____ PROVIDED DATA
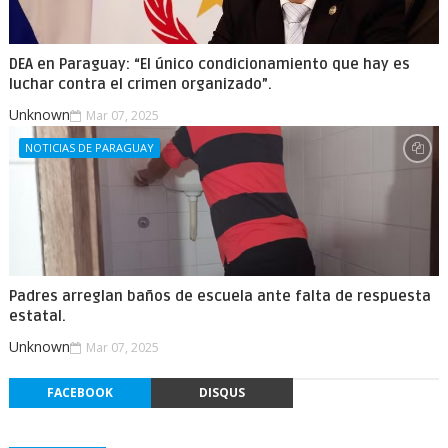
DEA en Paraguay: “El único condicionamiento que hay es
luchar contra el crimen organizado”.
Unknown
Mar 07, 2025
NOTICIAS DE PARAGUAY
Padres arreglan baños de escuela ante falta de respuesta
estatal.
Unknown
Mar 07, 2025
FACEBOOK
DISQUS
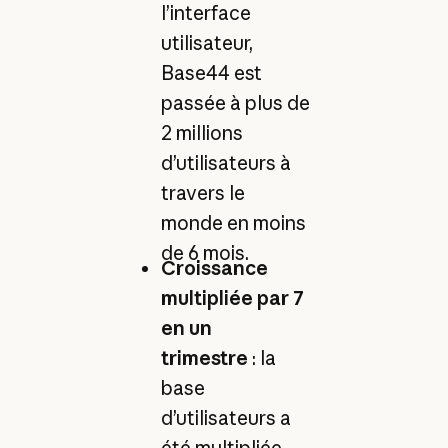
l’interface
utilisateur,
Base44 est
passée à plus de
2 millions
d’utilisateurs à
travers le
monde en moins
de 6 mois.
Croissance
multipliée par 7
en un
trimestre
: la
base
d’utilisateurs a
été multipliée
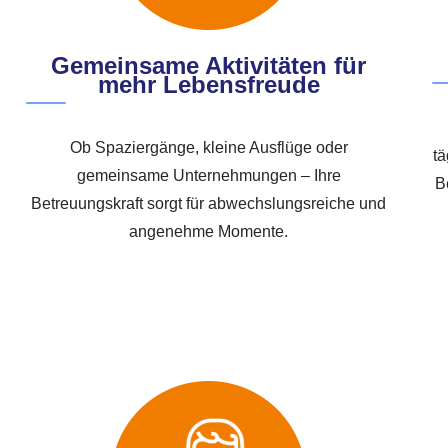
Gemeinsame Aktivitäten für
mehr Lebensfreude
Ob Spaziergänge, kleine Ausflüge oder
tä
gemeinsame Unternehmungen – Ihre
B
Betreuungskraft sorgt für abwechslungsreiche und
angenehme Momente.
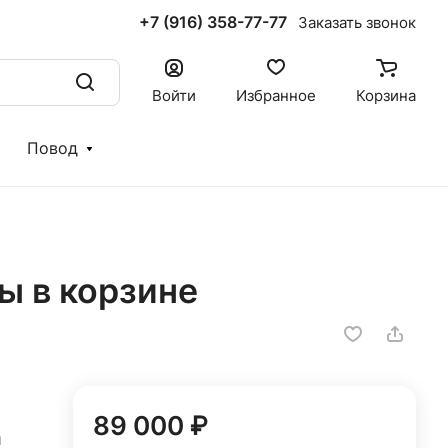
+7 (916) 358-77-77
Заказать звонок
Войти
Избранное
Корзина
Повод
ы в корзине
89 000 ₽
й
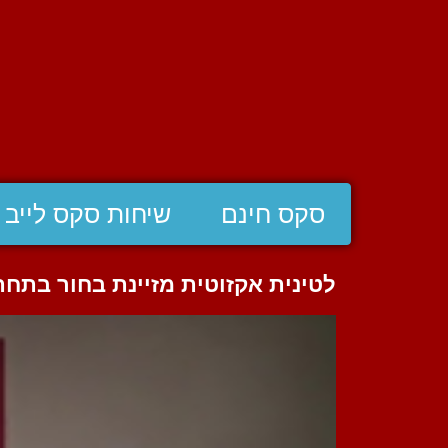
סקס חינם
שיחות סקס לייב
לטינית אקזוטית מזיינת בחור בתח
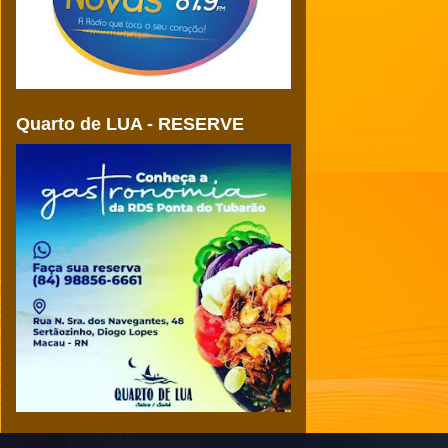
Quarto de LUA - RESERVE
________
INSTRUCTIONS TO FOLLOW ▸ Copy out all of the entries exactly as they stand, with no pictures in your copy.

EXERCISE RESPONSE ▸
DEA en Paraguay: “El único condicionamiento que hay es
luchar contra el crimen organizado”.
Unknown
Mar 07, 2025
NOTICIAS DE PARAGUAY
Padres arreglan baños de escuela ante falta de respuesta
estatal.
Unknown
Mar 07, 2025
FACEBOOK
DISQUS
l’interface
utilisateur,
Base44 est
passée à plus de
2 millions
d’utilisateurs à
travers le
monde en moins
de 6 mois.
Croissance
multipliée par 7
en un
trimestre
: la
base
d’utilisateurs a
été multipliée
Gemeinsame Aktivitäten für
mehr Lebensfreude
Ob Spaziergänge, kleine Ausflüge oder
tä
gemeinsame Unternehmungen – Ihre
B
Betreuungskraft sorgt für abwechslungsreiche und
angenehme Momente.
+7 (916) 358-77-77
Заказать звонок
Войти
Избранное
Корзина
Повод
ы в корзине
89 000 ₽
й
סקס חינם
שיחות סקס לייב
לטינית אקזוטית מזיינת בחור בתח
Quarto de LUA - RESERVE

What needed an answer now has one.